Start of Given information

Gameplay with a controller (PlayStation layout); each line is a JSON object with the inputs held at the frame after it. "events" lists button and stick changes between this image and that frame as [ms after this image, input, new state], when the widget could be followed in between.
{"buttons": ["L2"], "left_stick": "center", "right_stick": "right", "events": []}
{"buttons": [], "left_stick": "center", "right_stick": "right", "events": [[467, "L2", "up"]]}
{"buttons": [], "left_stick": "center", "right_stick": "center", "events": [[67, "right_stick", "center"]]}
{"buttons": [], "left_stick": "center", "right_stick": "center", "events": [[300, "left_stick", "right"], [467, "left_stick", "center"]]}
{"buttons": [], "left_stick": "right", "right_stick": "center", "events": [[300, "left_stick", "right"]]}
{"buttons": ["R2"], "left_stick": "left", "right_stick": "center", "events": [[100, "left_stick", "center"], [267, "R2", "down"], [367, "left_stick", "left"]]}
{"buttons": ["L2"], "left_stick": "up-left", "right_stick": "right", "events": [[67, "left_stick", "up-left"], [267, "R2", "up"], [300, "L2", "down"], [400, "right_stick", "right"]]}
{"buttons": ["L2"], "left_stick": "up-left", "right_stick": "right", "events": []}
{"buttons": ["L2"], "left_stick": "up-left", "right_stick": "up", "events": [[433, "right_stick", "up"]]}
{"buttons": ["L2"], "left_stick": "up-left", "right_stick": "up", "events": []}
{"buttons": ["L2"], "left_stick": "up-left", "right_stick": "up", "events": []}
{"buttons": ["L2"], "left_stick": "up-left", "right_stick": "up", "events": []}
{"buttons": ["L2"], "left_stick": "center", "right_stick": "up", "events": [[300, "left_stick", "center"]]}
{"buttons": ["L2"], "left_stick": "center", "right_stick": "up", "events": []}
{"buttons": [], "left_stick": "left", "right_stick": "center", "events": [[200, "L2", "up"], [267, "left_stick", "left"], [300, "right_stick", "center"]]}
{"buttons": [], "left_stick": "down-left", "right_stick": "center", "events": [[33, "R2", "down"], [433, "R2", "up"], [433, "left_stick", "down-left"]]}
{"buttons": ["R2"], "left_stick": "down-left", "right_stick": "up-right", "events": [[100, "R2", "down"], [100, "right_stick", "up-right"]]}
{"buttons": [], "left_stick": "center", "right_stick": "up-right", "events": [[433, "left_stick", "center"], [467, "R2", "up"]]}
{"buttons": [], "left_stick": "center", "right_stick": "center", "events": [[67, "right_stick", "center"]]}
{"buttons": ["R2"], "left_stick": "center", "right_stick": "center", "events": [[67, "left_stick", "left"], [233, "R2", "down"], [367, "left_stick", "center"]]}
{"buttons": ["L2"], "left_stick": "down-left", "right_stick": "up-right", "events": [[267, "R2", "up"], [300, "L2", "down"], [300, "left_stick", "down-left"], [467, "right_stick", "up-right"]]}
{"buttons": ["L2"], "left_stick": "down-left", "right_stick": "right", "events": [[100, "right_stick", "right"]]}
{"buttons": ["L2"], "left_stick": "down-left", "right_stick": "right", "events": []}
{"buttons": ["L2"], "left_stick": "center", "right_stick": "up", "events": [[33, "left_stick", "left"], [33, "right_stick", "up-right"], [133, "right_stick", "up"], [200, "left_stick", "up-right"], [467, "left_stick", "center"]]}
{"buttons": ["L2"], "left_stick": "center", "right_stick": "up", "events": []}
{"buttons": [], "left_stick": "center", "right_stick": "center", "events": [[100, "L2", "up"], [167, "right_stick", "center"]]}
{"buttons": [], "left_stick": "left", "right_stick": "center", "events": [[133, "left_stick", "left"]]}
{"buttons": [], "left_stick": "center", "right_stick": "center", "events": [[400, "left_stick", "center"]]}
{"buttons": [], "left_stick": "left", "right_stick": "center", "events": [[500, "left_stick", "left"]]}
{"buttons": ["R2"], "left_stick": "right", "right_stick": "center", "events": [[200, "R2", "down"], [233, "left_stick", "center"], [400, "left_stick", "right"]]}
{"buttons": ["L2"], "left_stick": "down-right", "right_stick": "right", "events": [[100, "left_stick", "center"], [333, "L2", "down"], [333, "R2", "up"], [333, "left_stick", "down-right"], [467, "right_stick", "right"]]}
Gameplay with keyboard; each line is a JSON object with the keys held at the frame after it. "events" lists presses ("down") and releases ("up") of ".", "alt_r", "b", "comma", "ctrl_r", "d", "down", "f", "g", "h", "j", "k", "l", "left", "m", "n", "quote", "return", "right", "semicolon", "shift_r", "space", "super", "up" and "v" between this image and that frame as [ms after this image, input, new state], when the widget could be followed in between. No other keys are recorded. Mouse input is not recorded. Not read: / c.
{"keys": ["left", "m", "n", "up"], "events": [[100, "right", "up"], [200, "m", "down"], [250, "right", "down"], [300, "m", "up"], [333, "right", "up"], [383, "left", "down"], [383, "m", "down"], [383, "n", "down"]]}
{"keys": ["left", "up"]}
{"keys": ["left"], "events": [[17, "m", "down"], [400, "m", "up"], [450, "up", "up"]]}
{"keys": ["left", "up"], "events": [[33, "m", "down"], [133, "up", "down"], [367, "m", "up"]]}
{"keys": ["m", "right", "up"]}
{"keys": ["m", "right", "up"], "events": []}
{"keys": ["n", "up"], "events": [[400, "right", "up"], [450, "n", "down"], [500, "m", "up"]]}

End of Given information

◆ **Action item**
Copy out the data in full, exactly.

◆ **Task answer**
Gameplay with a controller (PlayStation layout); each line is a JSON object with the inputs held at the frame after it. "events" lists button and stick changes between this image and that frame as [ms after this image, input, new state], when the widget could be followed in between.
{"buttons": ["L2"], "left_stick": "center", "right_stick": "right", "events": []}
{"buttons": [], "left_stick": "center", "right_stick": "right", "events": [[467, "L2", "up"]]}
{"buttons": [], "left_stick": "center", "right_stick": "center", "events": [[67, "right_stick", "center"]]}
{"buttons": [], "left_stick": "center", "right_stick": "center", "events": [[300, "left_stick", "right"], [467, "left_stick", "center"]]}
{"buttons": [], "left_stick": "right", "right_stick": "center", "events": [[300, "left_stick", "right"]]}
{"buttons": ["R2"], "left_stick": "left", "right_stick": "center", "events": [[100, "left_stick", "center"], [267, "R2", "down"], [367, "left_stick", "left"]]}
{"buttons": ["L2"], "left_stick": "up-left", "right_stick": "right", "events": [[67, "left_stick", "up-left"], [267, "R2", "up"], [300, "L2", "down"], [400, "right_stick", "right"]]}
{"buttons": ["L2"], "left_stick": "up-left", "right_stick": "right", "events": []}
{"buttons": ["L2"], "left_stick": "up-left", "right_stick": "up", "events": [[433, "right_stick", "up"]]}
{"buttons": ["L2"], "left_stick": "up-left", "right_stick": "up", "events": []}
{"buttons": ["L2"], "left_stick": "up-left", "right_stick": "up", "events": []}
{"buttons": ["L2"], "left_stick": "up-left", "right_stick": "up", "events": []}
{"buttons": ["L2"], "left_stick": "center", "right_stick": "up", "events": [[300, "left_stick", "center"]]}
{"buttons": ["L2"], "left_stick": "center", "right_stick": "up", "events": []}
{"buttons": [], "left_stick": "left", "right_stick": "center", "events": [[200, "L2", "up"], [267, "left_stick", "left"], [300, "right_stick", "center"]]}
{"buttons": [], "left_stick": "down-left", "right_stick": "center", "events": [[33, "R2", "down"], [433, "R2", "up"], [433, "left_stick", "down-left"]]}
{"buttons": ["R2"], "left_stick": "down-left", "right_stick": "up-right", "events": [[100, "R2", "down"], [100, "right_stick", "up-right"]]}
{"buttons": [], "left_stick": "center", "right_stick": "up-right", "events": [[433, "left_stick", "center"], [467, "R2", "up"]]}
{"buttons": [], "left_stick": "center", "right_stick": "center", "events": [[67, "right_stick", "center"]]}
{"buttons": ["R2"], "left_stick": "center", "right_stick": "center", "events": [[67, "left_stick", "left"], [233, "R2", "down"], [367, "left_stick", "center"]]}
{"buttons": ["L2"], "left_stick": "down-left", "right_stick": "up-right", "events": [[267, "R2", "up"], [300, "L2", "down"], [300, "left_stick", "down-left"], [467, "right_stick", "up-right"]]}
{"buttons": ["L2"], "left_stick": "down-left", "right_stick": "right", "events": [[100, "right_stick", "right"]]}
{"buttons": ["L2"], "left_stick": "down-left", "right_stick": "right", "events": []}
{"buttons": ["L2"], "left_stick": "center", "right_stick": "up", "events": [[33, "left_stick", "left"], [33, "right_stick", "up-right"], [133, "right_stick", "up"], [200, "left_stick", "up-right"], [467, "left_stick", "center"]]}
{"buttons": ["L2"], "left_stick": "center", "right_stick": "up", "events": []}
{"buttons": [], "left_stick": "center", "right_stick": "center", "events": [[100, "L2", "up"], [167, "right_stick", "center"]]}
{"buttons": [], "left_stick": "left", "right_stick": "center", "events": [[133, "left_stick", "left"]]}
{"buttons": [], "left_stick": "center", "right_stick": "center", "events": [[400, "left_stick", "center"]]}
{"buttons": [], "left_stick": "left", "right_stick": "center", "events": [[500, "left_stick", "left"]]}
{"buttons": ["R2"], "left_stick": "right", "right_stick": "center", "events": [[200, "R2", "down"], [233, "left_stick", "center"], [400, "left_stick", "right"]]}
{"buttons": ["L2"], "left_stick": "down-right", "right_stick": "right", "events": [[100, "left_stick", "center"], [333, "L2", "down"], [333, "R2", "up"], [333, "left_stick", "down-right"], [467, "right_stick", "right"]]}
Gameplay with keyboard; each line is a JSON object with the keys held at the frame after it. "events" lists presses ("down") and releases ("up") of ".", "alt_r", "b", "comma", "ctrl_r", "d", "down", "f", "g", "h", "j", "k", "l", "left", "m", "n", "quote", "return", "right", "semicolon", "shift_r", "space", "super", "up" and "v" between this image and that frame as [ms after this image, input, new state], when the widget could be followed in between. No other keys are recorded. Mouse input is not recorded. Not read: / c.
{"keys": ["left", "m", "n", "up"], "events": [[100, "right", "up"], [200, "m", "down"], [250, "right", "down"], [300, "m", "up"], [333, "right", "up"], [383, "left", "down"], [383, "m", "down"], [383, "n", "down"]]}
{"keys": ["left", "up"]}
{"keys": ["left"], "events": [[17, "m", "down"], [400, "m", "up"], [450, "up", "up"]]}
{"keys": ["left", "up"], "events": [[33, "m", "down"], [133, "up", "down"], [367, "m", "up"]]}
{"keys": ["m", "right", "up"]}
{"keys": ["m", "right", "up"], "events": []}
{"keys": ["n", "up"], "events": [[400, "right", "up"], [450, "n", "down"], [500, "m", "up"]]}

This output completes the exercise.